Page extract
##############################
Yi-Kwei Sze

The basics

Quick Facts

wasSinger Opera singer
Work fieldMusic
Gender
Male
Instruments:Voice
Birth1915
Death5 November 1994 (aged 79 years)
Education
Shanghai Conservatory of Music
The details

Biography

Yi-Kwei Sze (斯义桂 pinyin: Sī yìguì, Shanghai, 1915- San Francisco, 5 November 1994)was a Chinese operatic bass-baritone and music educator.

A graduate of the Shanghai Conservatory of Music, Yi-Kwei began his career performing and teaching voice in China. In 1947 he came to the United States where he made his professional debut singing at Town Hall in New York City. He continued to study singing in New York with Alexander Kipnis. He went on to have a successful career appearing on the concert stage and in operas, appearing with the Boston Symphony Orchestra, the Chicago Symphony Orchestra, the Cleveland Orchestra, La Scala, the London Symphony, the New Orleans Opera, the New York City Opera, the New York Philharmonic, the Philadelphia Orchestra, and the San Francisco Opera among other important ensembles and organizations. He notably performed the role of Elviro in Handel's Xerxes at Carnegie Hall for the inaugural performance of the Handel Society of New York on 20 November 1966 with Maureen Forrester in the title role, Maureen Lehane as Arsamene, Janet Baker as Amastre, Teresa Stich-Randall as Romilda, Alpha Brawner as Atalanta, and John Shirley-Quirk as Ariodate.

Yi-Kwei's recordings were awarded France’s Academie Nationale du Disque Lyrique in both 1966 and 1967, and the Dutch Edison Prize in 1966. From 1971 to 1980 he taught on the voice faculty of the Eastman School of Music.

Selected discography

  • 1953 Hector Berlioz: Roméo et Juliette. Margaret Roggero (mezzo soprano), Leslie Chabay (tenor), Yi-Kwei Sze (bass), Harvard Glee Club, Radcliffe Choral Society (Artistic director: G. Wallace Woodworth), Boston Symphony Orchestra, Charles Munch (cond). RCA Records.
##############################
Supplied entries
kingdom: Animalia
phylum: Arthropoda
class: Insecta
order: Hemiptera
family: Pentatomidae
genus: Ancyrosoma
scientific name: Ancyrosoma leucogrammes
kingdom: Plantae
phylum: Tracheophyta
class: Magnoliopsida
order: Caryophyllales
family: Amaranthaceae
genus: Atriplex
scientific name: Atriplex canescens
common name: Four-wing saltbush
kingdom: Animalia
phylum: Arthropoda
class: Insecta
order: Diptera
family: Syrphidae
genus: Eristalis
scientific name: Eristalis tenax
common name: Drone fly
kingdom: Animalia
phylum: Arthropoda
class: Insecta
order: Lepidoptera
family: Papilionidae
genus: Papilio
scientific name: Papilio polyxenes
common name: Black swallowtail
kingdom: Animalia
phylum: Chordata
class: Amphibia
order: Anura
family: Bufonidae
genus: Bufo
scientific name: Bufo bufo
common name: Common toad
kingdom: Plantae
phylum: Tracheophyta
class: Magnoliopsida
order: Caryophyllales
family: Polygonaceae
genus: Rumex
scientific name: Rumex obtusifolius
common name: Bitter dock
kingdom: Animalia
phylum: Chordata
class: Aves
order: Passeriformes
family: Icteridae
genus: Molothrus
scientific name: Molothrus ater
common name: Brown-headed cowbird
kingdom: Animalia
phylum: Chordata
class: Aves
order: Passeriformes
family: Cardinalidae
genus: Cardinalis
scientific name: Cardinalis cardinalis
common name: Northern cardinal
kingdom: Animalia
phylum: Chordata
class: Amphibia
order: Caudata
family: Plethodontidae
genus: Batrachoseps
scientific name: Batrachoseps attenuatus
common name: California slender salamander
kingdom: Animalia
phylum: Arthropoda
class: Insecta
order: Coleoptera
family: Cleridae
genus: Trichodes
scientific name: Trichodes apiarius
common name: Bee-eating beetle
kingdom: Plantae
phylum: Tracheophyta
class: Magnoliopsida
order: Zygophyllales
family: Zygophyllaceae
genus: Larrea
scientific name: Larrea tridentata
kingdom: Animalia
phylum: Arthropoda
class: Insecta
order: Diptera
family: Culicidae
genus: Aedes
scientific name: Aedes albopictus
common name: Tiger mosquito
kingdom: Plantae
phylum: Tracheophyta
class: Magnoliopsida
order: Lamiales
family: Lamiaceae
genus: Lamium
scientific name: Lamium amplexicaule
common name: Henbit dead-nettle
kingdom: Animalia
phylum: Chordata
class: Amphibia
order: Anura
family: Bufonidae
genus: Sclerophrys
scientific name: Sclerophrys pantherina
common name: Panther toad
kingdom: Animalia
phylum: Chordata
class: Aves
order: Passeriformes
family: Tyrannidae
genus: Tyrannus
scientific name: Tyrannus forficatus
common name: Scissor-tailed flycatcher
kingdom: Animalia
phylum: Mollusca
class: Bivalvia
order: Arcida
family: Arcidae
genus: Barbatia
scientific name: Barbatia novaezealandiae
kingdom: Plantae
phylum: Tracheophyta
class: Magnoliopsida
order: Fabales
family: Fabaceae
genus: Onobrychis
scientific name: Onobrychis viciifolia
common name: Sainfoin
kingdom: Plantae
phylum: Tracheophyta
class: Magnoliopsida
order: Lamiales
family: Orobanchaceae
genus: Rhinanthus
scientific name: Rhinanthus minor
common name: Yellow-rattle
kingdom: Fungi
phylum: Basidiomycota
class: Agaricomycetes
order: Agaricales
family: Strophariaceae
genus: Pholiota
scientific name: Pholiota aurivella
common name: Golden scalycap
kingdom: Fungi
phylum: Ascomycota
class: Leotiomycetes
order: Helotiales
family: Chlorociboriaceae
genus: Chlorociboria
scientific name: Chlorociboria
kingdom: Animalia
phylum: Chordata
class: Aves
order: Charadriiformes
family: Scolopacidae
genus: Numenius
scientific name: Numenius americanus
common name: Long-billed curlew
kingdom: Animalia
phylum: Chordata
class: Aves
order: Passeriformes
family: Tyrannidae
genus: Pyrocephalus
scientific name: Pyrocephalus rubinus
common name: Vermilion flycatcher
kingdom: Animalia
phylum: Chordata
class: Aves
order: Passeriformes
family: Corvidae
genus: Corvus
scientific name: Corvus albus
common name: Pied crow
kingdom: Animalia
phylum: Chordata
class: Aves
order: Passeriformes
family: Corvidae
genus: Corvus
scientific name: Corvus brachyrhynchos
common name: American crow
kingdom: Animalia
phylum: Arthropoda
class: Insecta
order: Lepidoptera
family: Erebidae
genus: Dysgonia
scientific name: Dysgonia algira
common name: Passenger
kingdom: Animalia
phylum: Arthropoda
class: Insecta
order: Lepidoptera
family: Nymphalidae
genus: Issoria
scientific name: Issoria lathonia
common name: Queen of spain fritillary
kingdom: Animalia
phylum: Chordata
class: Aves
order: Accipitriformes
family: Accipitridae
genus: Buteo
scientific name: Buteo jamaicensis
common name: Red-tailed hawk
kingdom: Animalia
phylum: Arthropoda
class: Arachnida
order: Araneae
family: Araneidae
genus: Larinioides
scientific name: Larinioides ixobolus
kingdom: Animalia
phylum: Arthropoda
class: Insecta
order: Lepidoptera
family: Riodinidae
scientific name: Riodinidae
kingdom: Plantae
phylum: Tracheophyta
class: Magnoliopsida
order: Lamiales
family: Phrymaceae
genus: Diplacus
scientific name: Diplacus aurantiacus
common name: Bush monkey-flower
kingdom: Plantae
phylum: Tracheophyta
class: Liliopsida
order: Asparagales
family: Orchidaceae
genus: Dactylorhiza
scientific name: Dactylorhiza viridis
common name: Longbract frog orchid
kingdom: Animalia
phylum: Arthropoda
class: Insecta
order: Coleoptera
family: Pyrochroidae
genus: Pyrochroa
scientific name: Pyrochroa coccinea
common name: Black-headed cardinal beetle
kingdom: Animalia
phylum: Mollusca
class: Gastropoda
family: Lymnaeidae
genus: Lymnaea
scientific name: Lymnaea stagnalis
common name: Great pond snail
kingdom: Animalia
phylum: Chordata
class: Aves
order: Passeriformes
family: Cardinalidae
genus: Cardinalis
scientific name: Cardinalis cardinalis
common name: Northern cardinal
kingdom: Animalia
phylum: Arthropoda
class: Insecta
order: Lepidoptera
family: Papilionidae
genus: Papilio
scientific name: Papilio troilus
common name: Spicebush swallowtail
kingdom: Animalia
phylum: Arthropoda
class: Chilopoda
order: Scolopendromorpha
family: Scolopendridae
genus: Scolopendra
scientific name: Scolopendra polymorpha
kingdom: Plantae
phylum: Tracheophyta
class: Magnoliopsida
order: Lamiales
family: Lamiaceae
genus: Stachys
##############################
How to complete this task
Copy the Yi-Kwei Sze page starting at the words "wasSinger Opera singer" and ending after "and music educator.", but change "bass-baritone" to "baritone". This data has nothing to do with the tasks.

Solution
wasSinger Opera singer
Work fieldMusic
Gender
Male
Instruments:Voice
Birth1915
Death5 November 1994 (aged 79 years)
Education
Shanghai Conservatory of Music
The details

Biography

Yi-Kwei Sze (斯义桂 pinyin: Sī yìguì, Shanghai, 1915- San Francisco, 5 November 1994)was a Chinese operatic baritone and music educator.